**** PASSAGE PROVIDED
Sally Kitch, founding director of ASU's Institute for Humanities Research, has been named University Professor by interim Provost Mark Searle.
Photo by: Arizona State University

September 24, 2015

Sally Kitch, founding director of Arizona State University’s Institute for Humanities Research, has been named University Professor by interim Provost Mark Searle. The designation is given to a very select number of ASU’s tenured faculty whose scholarly work has attained particular influence.
********
**** DATA
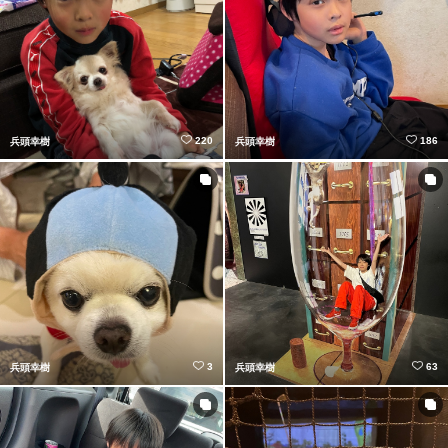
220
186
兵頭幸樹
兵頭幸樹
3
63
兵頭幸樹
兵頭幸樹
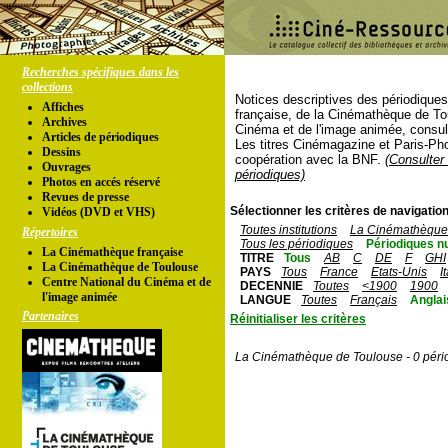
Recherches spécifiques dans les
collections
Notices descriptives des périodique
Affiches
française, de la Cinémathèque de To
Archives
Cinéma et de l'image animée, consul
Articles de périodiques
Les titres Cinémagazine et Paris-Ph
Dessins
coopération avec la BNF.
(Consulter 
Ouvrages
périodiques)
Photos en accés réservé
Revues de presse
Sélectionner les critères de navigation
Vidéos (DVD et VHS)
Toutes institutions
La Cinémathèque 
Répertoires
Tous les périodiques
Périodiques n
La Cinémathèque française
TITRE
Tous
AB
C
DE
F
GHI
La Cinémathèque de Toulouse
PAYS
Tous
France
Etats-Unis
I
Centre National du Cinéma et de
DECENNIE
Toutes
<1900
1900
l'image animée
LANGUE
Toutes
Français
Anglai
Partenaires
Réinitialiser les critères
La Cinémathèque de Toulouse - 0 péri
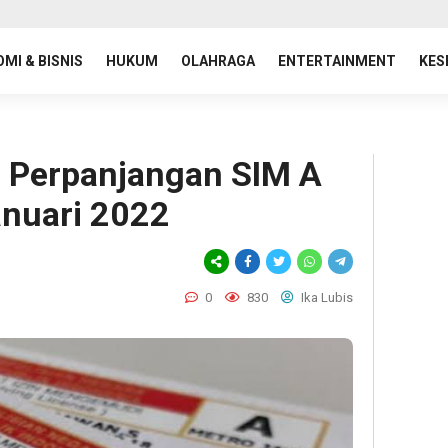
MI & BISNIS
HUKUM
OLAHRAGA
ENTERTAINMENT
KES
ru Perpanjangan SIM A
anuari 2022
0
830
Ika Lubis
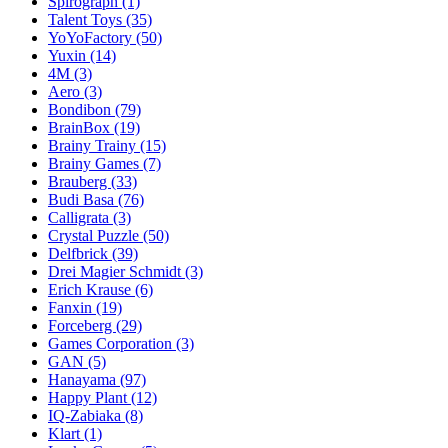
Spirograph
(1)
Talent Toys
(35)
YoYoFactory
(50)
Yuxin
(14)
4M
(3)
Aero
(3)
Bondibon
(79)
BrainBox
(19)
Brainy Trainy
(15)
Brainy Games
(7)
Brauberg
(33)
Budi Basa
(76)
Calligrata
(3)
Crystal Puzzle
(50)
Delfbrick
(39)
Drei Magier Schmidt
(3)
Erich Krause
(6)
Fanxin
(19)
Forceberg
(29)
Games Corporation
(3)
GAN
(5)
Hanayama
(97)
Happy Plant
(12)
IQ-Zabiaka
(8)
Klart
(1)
********
List every job title or rank named in the announcement about Sally Kitch. None of the items have any bearing on what comes next.

* RESPONSE TO THIS EXERCISE
- founding director
- University Professor
- interim Provost